Apart from telling a story, I've learned a couple tips about polishing explanations:

  • Get feedback on your drafts. Give practice presentations, ask peers to review your specs, etc. Feedback from first-timers is invaluable, so don't waste fresh eyes: have some people review your first draft, others your second, and so forth. It also helps if someone reads multiple drafts, but make sure they're either very patient, or owe you a favor.
  • Insist on criticism. Ask what you could have done better. Insist people tell you something. There's always something to improve, and people can be surprisingly reluctant to give criticism face-to-face.

I'm always looking for new tips, so if anyone has a good one, please share!


Tuesday, May 19, 2009

Nice thing about PMing at SQL Server

Fair warning: shameless plug ahead.

Groups within Microsoft vary widely, including everything from the culture, to the engineering process...even the acronyms. Makes it hard to paint the whole company with one brush.

For instance, take SQL Server. We're not the 500lb gorilla; that's Oracle. In the database arena, we're one of the scrappy underdogs, and it shows in the culture. At the same time, our division is one of Microsoft's established workhorses; we're not an experimental foray into a new business. That also shows in the culture.

It's an interesting combination. It gives us constant drive and motivation, but directed by a maturity that comes from knowing we impact the company's bottom line. As a PM, I really feel both of these factors. I'm always encouraged to think about differentiating, and solving the biggest customer pain points. At the same time, I know we're working on cool stuff that will actually make a difference.


Monday, May 18, 2009

Defining Program Management

I joined Microsoft SQL Server as a Program Manager in January. Before then, my direct PM experience was herding 20 undergraduates into developing a video game for a class, reading parts of "The Art of Project Management", and preparing for the Microsoft interview. In other words, I'm still very new at this.
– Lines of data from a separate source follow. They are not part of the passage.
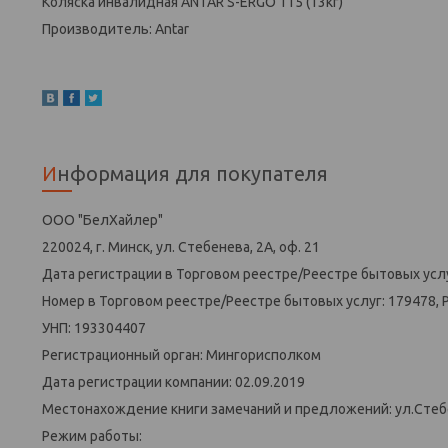
Коляска инвалидная ANTAR S-ERGO 115 (13кг)
Производитель: Antar
Информация для покупателя
ООО "БелХайлер"
220024, г. Минск, ул. Стебенева, 2А, оф. 21
Дата регистрации в Торговом реестре/Реестре бытовых услу
Номер в Торговом реестре/Реестре бытовых услуг: 179478, 
УНП: 193304407
Регистрационный орган: Мингорисполком
Дата регистрации компании: 02.09.2019
Местонахождение книги замечаний и предложений: ул.Стеб
Режим работы:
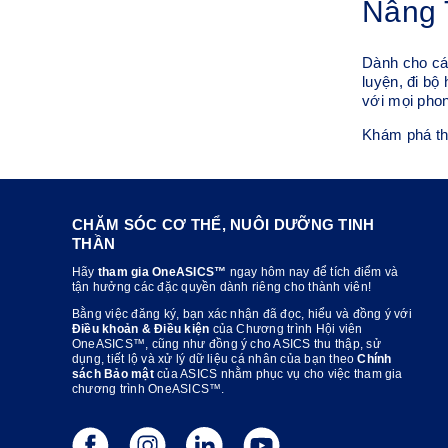
Nâng 
Dành cho các
luyện, đi bộ
với mọi pho
Khám phá th
CHĂM SÓC CƠ THỂ, NUÔI DƯỠNG TINH
THẦN
Hãy
tham gia OneASICS™
ngay hôm nay để tích điểm và
tận hưởng các đặc quyền dành riêng cho thành viên!
Bằng việc đăng ký, bạn xác nhận đã đọc, hiểu và đồng ý với
Điều khoản & Điều kiện
của Chương trình Hội viên
OneASICS™, cũng như đồng ý cho ASICS thu thập, sử
dụng, tiết lộ và xử lý dữ liệu cá nhân của bạn theo
Chính
sách Bảo mật
của ASICS nhằm phục vụ cho việc tham gia
chương trình OneASICS™.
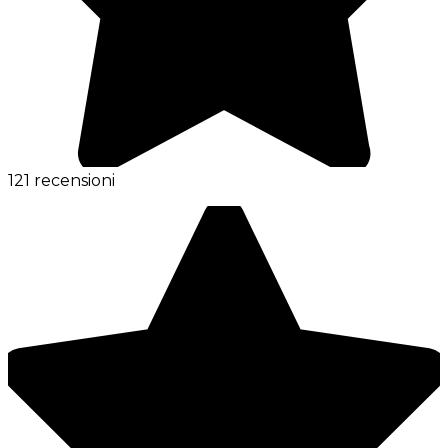
121 recensioni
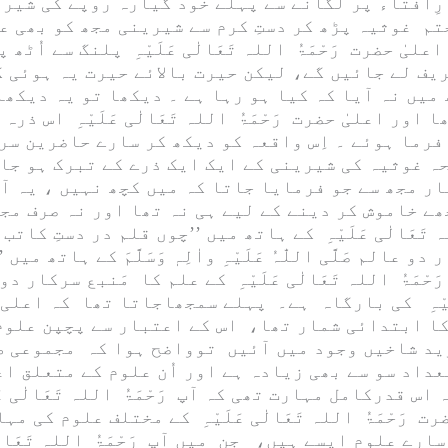
رِافتاء پر لگانے سے پہلے خود گیارہ روپے کی شیر
تم غوثیہ پڑھ کر دستِ کرم سے شیرینی مجھ کو بھی ع
اعلیٰ حضرت
رَحْمَۃُ اللہ تَعَالٰی عَلَیْہِ
پلنگ سے اُٹھ پ
یف لے جائیں گے، لیکن حیرت بالائے حیرت یہ ہوئی ک
یں نہ آیا کہ کیا ہو رہا ہے ۔ دیکھا تو یہ دیکھا
ا اور اعلیٰ حضرت
رَحْمَۃُ اللہ تَعَالٰی عَلَیْہِ
اس ذرہ ک
فرما ہوئے ۔ اِس واقعہ کو دیکھ کر سارے حاضرین سر
ہ غوثیہ کی شیرینی کے ایک ایک ذرے کے تبرک ہو جا
ار مجھ سے جو فرمایا جاتا کہ میں کچھ نہیں ، یہ ا
جھے خاموش کر دینے کے لیے ہی نہ تھا اور نہ صرف مج
 تَعَالٰی عَلَیْہِ
کے ہاتھ میں ’’چوں قلم در دستِ کاتب 
ار دو عالم
صَلَّی اللّٰہُ عَلَیْہِ واٰلِہٖ وَسَلَّمَ
َحْمَۃُ اللہ تَعَالٰی عَلَیْہِ
کے علم کا مَنبع سرکار دو
ہِ
کی بارگاہ ہے۔ پہلے سمجھاجاتا تھا کہ اعلی 
کا ابتدائی شمار تھا، اس کے اعتبار سے پچپن علوم
د شاخیں وجود میں آئیں توواضح ہوا کہ مجموعی ط
اد سو سے بھی زیادہ ہے اور اُن علوم کے متعلق اع
 اس قدرکامل مہارت تھی کہ آپ
رَحْمَۃُ اللہ تَعَالٰی عَل
ضرت
رَحْمَۃُ اللہ تَعَالٰی عَلَیْہِ
کے مختلف علوم کی مہار
 سارے علوم ایسے ہیں، جن میں آپ
رَحْمَۃُ اللہ تَعَالٰ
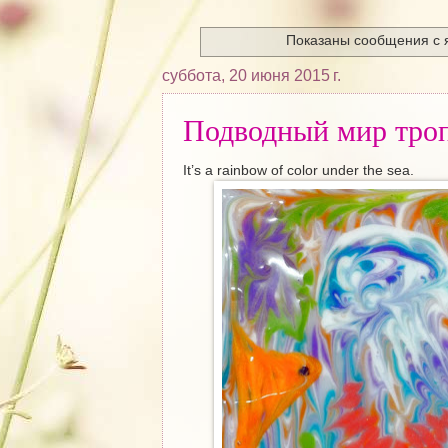
Показаны сообщения с
суббота, 20 июня 2015 г.
Подводный мир тро
It’s a rainbow of color under the sea.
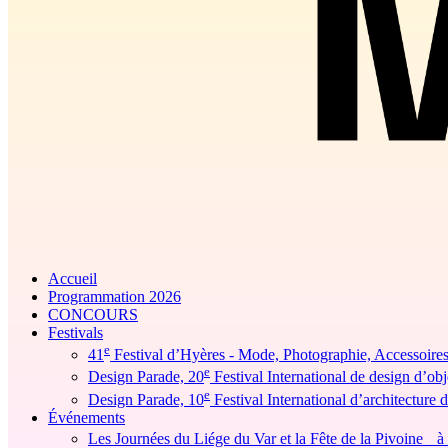
Accueil
Programmation 2026
CONCOURS
Festivals
e
41
Festival d’Hyères - Mode, Photographie, Accessoire
e
Design Parade, 20
Festival International de design d’obj
e
Design Parade, 10
Festival International d’architecture d
Événements
Les Journées du Liége du Var et la Fête de la Pivoine à l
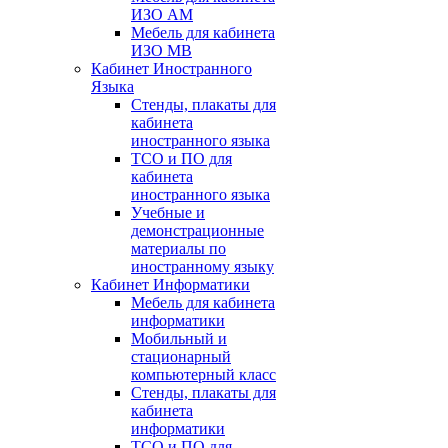
ИЗО АМ
Мебель для кабинета
ИЗО МВ
Кабинет Иностранного
Языка
Стенды, плакаты для
кабинета
иностранного языка
ТСО и ПО для
кабинета
иностранного языка
Учебные и
демонстрационные
материалы по
иностранному языку
Кабинет Информатики
Мебель для кабинета
информатики
Мобильный и
стационарный
компьютерный класс
Стенды, плакаты для
кабинета
информатики
ТСО и ПО для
About the first thing I learned is that the PM role is hard to define (which is part of what makes it fun).

I've heard developers describe their role as "we fix bugs", and testers as "we find bugs". Oversimplified, but, given a broad enough definition of "bugs", mostly accurate. It's harder for PMs. "We write specs" fits the pattern, but no definition of "spec" covers most of what we do. Scott Burken renamed his book "Making Thing Happen", but that's not really concrete. A developer friend suggested "we schedule meetings", which, while funny, isn't very specific.

In an effort to understand and communicate the role, here's a list of what I think it means to be a PM (which, by the way, is a very PM-ish thing to do). The goal is to keep it updated over time, and to track the changes.

What do you think? Anything I should add to or take off the list?

So, what do Program Managers do? I (currently) think

  • We make things easier: for customers, by designing good features; for engineers, by getting stuff out of their way; for managers, by abstracting away the project's day-to-day; for sales, by differentiating and evangelizing.
  • We (try to) understand customers: listen to them, shadow them, think like them, and champion them.
  • We drive consensus: get stakeholders to agree on a vision.
  • We champion the vision: keep the project on-target.
  • We understand the business: how do we differentiate? What's the next big thing?
  • We design the functionality: specify what the feature does, and help developers design how it does it.
  • We project manage: plan the project, track progress, and manage risks.
  • We explain things: communicate between engineering, customer, and business worlds, through presentations and writing.
  • We evangelize: get people excited about the project.